Thursday, October 31, 2013

Tuesday, October 22, 2013

American Black Duck at Elk Island National Park

Once again I offer some sketchy video of an uncommon migrant in Central Alberta! The American Black Duck, whose range in Canada is primarily east of Saskatchewan, has been seen less frequently in Alberta in recent decades, mirroring a widespread decline. Only two Alberta occurrences, both from the Calgary area, are documented in eBird.

This individual showed up yesterday, October 21st. While American Black Duck x Mallard intergrades are not unusual, this individual showed no influence of Mallard genes. Note the pure purple speculum (no white border) and similarly a uniformly dark tail.

Helpfully, for comparative purposes, there are much paler female Mallards swimming in and out of frame.

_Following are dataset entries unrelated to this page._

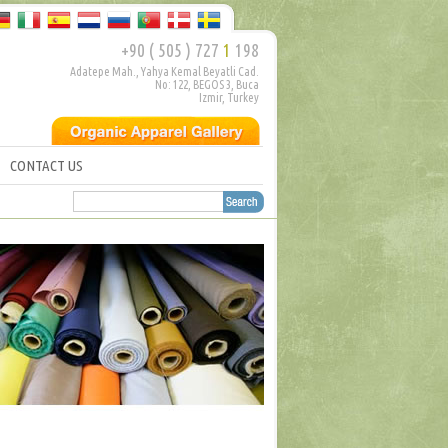
+90 ( 505 ) 727
1
198
Adatepe Mah., Yahya Kemal Beyatli Cad.
No: 122, BEGOS 3, Buca
Izmir, Turkey
CONTACT US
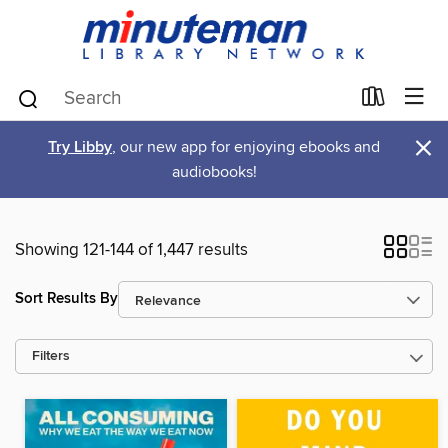
×
Try Libby
, our new app for enjoying ebooks and
audiobooks!
Showing 121-144 of 1,447 results
Sort Results By
Filters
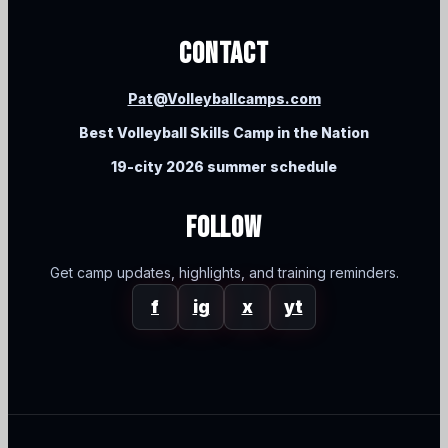
Contact
Pat@Volleyballcamps.com
Best Volleyball Skills Camp in the Nation
19-city 2026 summer schedule
Follow
Get camp updates, highlights, and training reminders.
f
ig
x
yt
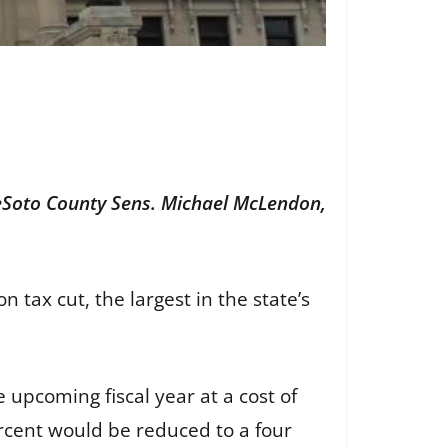
 DeSoto County Sens. Michael McLendon,
n tax cut, the largest in the state’s
 upcoming fiscal year at a cost of
ercent would be reduced to a four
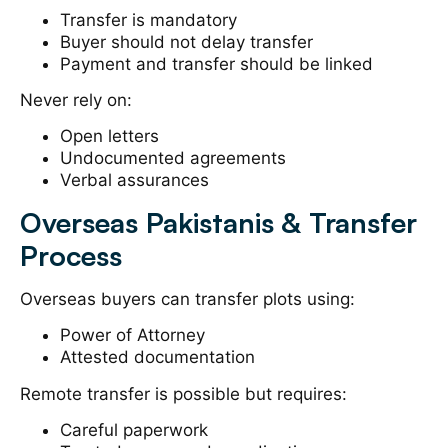
Transfer is mandatory
Buyer should not delay transfer
Payment and transfer should be linked
Never rely on:
Open letters
Undocumented agreements
Verbal assurances
Overseas Pakistanis & Transfer
Process
Overseas buyers can transfer plots using:
Power of Attorney
Attested documentation
Remote transfer is possible but requires:
Careful paperwork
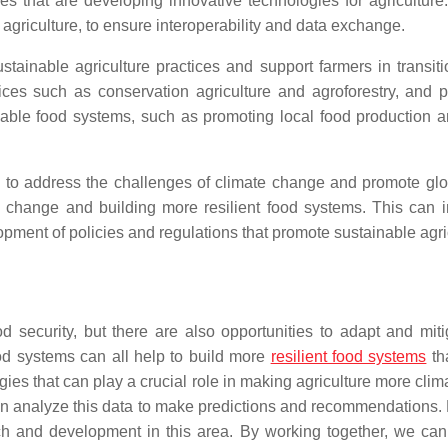
ses that are developing innovative technologies for agricultu
 agriculture, to ensure interoperability and data exchange.
ustainable agriculture practices and support farmers in transit
ices such as conservation agriculture and agroforestry, and p
ble food systems, such as promoting local food production an
al to address the challenges of climate change and promote gl
e change and building more resilient food systems. This can i
ment of policies and regulations that promote sustainable agric
 security, but there are also opportunities to adapt and mitig
od systems can all help to build more
resilient food systems
th
logies that can play a crucial role in making agriculture more cl
can analyze this data to make predictions and recommendations. 
ch and development in this area. By working together, we can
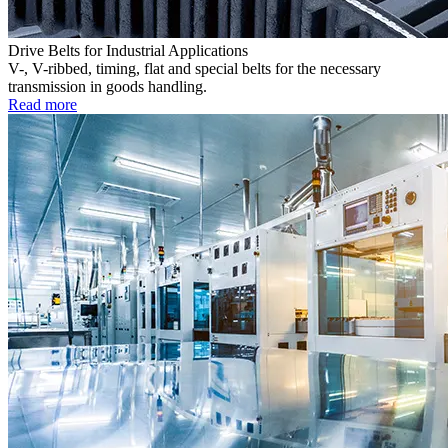
Drive Belts for Industrial Applications
V-, V-ribbed, timing, flat and special belts for the necessary
transmission in goods handling.
Read more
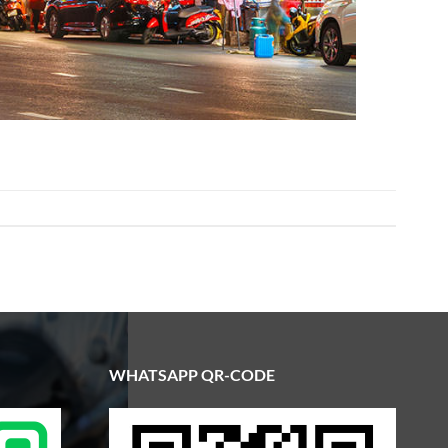
WHATSAPP QR-CODE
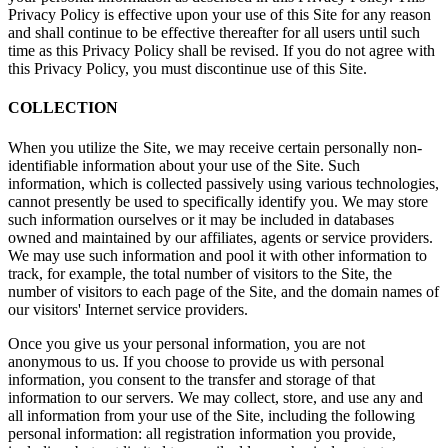
Privacy Policy is effective upon your use of this Site for any reason
and shall continue to be effective thereafter for all users until such
time as this Privacy Policy shall be revised. If you do not agree with
this Privacy Policy, you must discontinue use of this Site.
COLLECTION
When you utilize the Site, we may receive certain personally non-
identifiable information about your use of the Site. Such
information, which is collected passively using various technologies,
cannot presently be used to specifically identify you. We may store
such information ourselves or it may be included in databases
owned and maintained by our affiliates, agents or service providers.
We may use such information and pool it with other information to
track, for example, the total number of visitors to the Site, the
number of visitors to each page of the Site, and the domain names of
our visitors' Internet service providers.
Once you give us your personal information, you are not
anonymous to us. If you choose to provide us with personal
information, you consent to the transfer and storage of that
information to our servers. We may collect, store, and use any and
all information from your use of the Site, including the following
personal information: all registration information you provide,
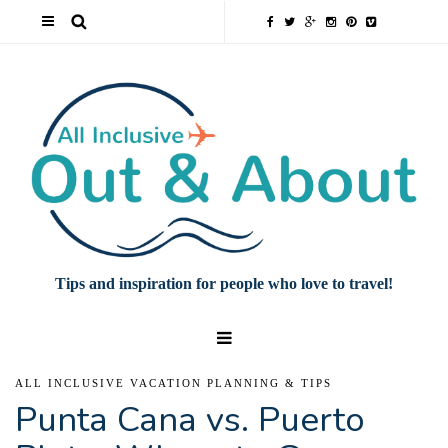
Tips and inspiration for people who love to travel!
ALL INCLUSIVE VACATION PLANNING & TIPS
Punta Cana vs. Puerto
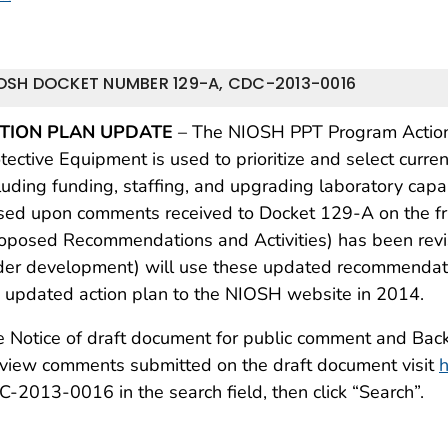
OSH DOCKET NUMBER 129-A, CDC-2013-0016
TION PLAN UPDATE
– The NIOSH PPT Program Action 
tective Equipment is used to prioritize and select curre
luding funding, staffing, and upgrading laboratory capab
sed upon comments received to Docket 129-A on the 
oposed Recommendations and Activities) has been revis
er development) will use these updated recommendation
 updated action plan to the NIOSH website in 2014.
 Notice of draft document for public comment and Bac
view comments submitted on the draft document visit
h
-2013-0016 in the search field, then click “Search”.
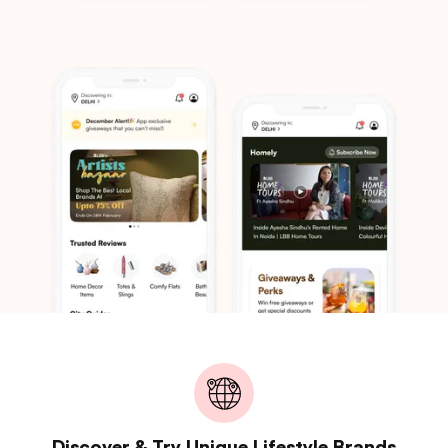
Discover & Try Unique Lifestyle Brands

For those birders less familiar with the American Black Duck, here are some distinguishing features:
  • size and structure very similar to the Mallard (distinguishing it from the smaller or less robust Gadwall and American Pintail
  • general colour pattern similar to female Mallard
In contrast to a female Mallard the American Black Duck:
  • has wings and body about four shades darker and shows marked contrast between lighter head/neck and darker body 
  • lacks white border to blue/violet speculum 
  • lacks any white on tail 
  • has a uniformly green or greenish yellow coloured bill.
Here's a typical male Black Duck.
American Black Duck (male), image shared generously under a Creative Commons license by Dick Daniels (

Update: Oct 23.

For the third consecutive morning the ABDU was present in the usual spot at 08:30 am. I tried paddling a canoe closer to get some better photos; however; the waterfowl assemblage was skittish. Here's the only capture I got, showing, at left, the spread wing of departing ABDU.

Update: Oct 25.

Still present at 8:40 am. Some skim ice formed overnight. With colder weather in the forecast, I suspect all waterfowl will leave Astotin Lake in the next few days.

Update: Oct 27.  Present at 11:30 am in the usual spot.

Thursday, October 10, 2013

Pacific Loon at Elk Island?

I came upon this interesting loon at Astotin Lake in Elk Island National Park a few days ago. It was pretty far away but I was able to watch it in the scope for 20 minutes or so. I made note of its smallish bill and sharply bi-coloured neck. It was distinctly smaller than a nearby Common Loon and at the time I was pretty sure I was seeing my first-in-Canada Pacific Loon (eBird says I saw one off Monterey, CA decades ago).

PALO is not an Alberta mega-rarity by any means. Several Pacific Loons have been found elsewhere in Alberta this week.

I wasn't able to get any decent still photos - the light wasn't great and it was windy. I did get a minute of pretty lousy video.

What do you think? Am I dreaming? Pacific Loon? Common Loon? And what about the duck that swims through the frame near the end?

Tuesday, October 8, 2013

October Grousing - plumage variation in the Ruffed Grouse.

The Ruffed Grouse is a well established, year-round resident of the Prairie Parkland region. I haven't found them to be particularly noticeable or abundant at Elk Island National Park - typically I might see or hear two or three birds in any given week.

In recent weeks they've been more conspicuous. With very large broods, numbers of grouse can fluctuate considerably between years - perhaps the 2013 nesting season was more successful than average.  Last Sunday we flushed eight from a hiking trail and spotted another six crouched along the roadside.

This is a typical view through the car window.

Less typical are autumn encounters with strutting males. I was fortunate last week to cross paths with this fine fellow. I knew that across their range, the plumage varies and red or gray morphs may predominate, but I'd never before seen a bird with a rich rufous ruff. Wow!

Here's a typical black ruffed, gray morph bird from northern Ontario. Notice how different the tail colouration is.

If you haven't ever seen a Ruffed Grouse in full hormone-crazed strut, check out this short video of the same bird, taken on March 17, 2010 in Pukaskwa National Park.

Related material:

Here are some excellent photos, among very few I could find on-line, showing a red-ruffed RUGR in Minnesota.

Evolutionary biologists consider grouse and their avian kin to be the original twerkers.